Para um balanço geral desse
período, é preciso separar as esferas da política e da economia.
Na primeira, a tendência foi de
os russos terem maiores liberdades políticas que no período
soviético, com a implantação
do multipartidarismo, imprensa livre etc.
Já na economia, os resultados não são tão positivos. Com
a traumática passagem do sistema socialista ao capitalista, a
Rússia teve um declínio econômico no período 1992-1999
maior que o dos Estados Unidos na época da Grande Depressão dos anos 1930.
Há que se distinguir também
as tendências opostas nos períodos dos governos Ieltsin
(1991-1999) e Putin (1999 até
hoje). O período Ieltsin, como
vimos, foi marcado por profunda depressão econômica, mas
por relativamente grande liberdade política. Já no período Putin, essas duas tendências se inverteram. Após o "fundo do poço" da crise financeira de 1998,
de 1999 até hoje a Rússia tem
apresentado altos índices de
crescimento econômico (acima
de 6% ao ano).
Isso explica, em grande parte, a popularidade de Putin. Por
outro lado, o ex-agente do KGB
tem mostrado tendências centralistas e autoritárias no poder. O aumento da ordem interna trazida por essas medidas
centralistas após o caótico período Ieltsin até faz aumentar o
prestígio de Putin perante camadas significativas da população, mas deixa preocupados intelectuais e observadores temerosos de um retrocesso democrático.

- [O que fazer] Transcreva, do texto sobre a Rússia nos governos Ieltsin e Putin, o trecho que vai de "Há que se distinguir" até "6% ao ano).".

Entradas salvas:
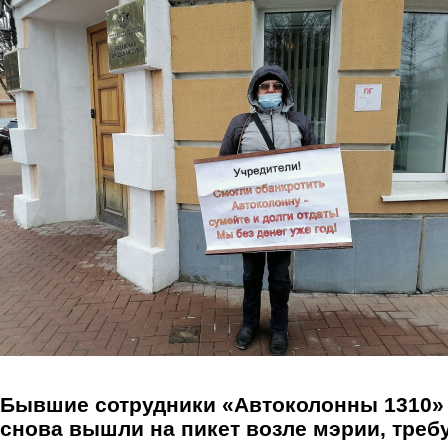
Перейти к основному содержанию
Бывшие сотрудники «Автоколонны 1310»
снова вышли на пикет возле мэрии, треб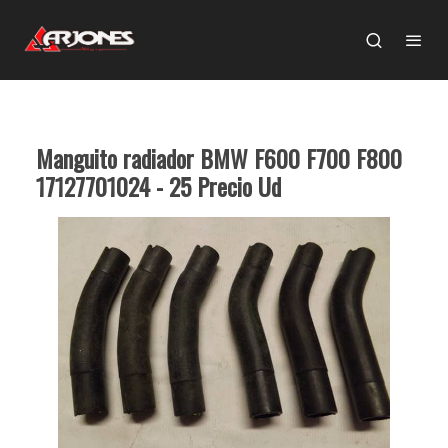
Manguito radiador BMW F600 F700 F800
17127701024 - 25 Precio Ud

- [Resolução]
Há que se distinguir também
as tendências opostas nos períodos dos governos Ieltsin
(1991-1999) e Putin (1999 até
hoje). O período Ieltsin, como
vimos, foi marcado por profunda depressão econômica, mas
por relativamente grande liberdade política. Já no período Putin, essas duas tendências se inverteram. Após o "fundo do poço" da crise financeira de 1998,
de 1999 até hoje a Rússia tem
apresentado altos índices de
crescimento econômico (acima
de 6% ao ano).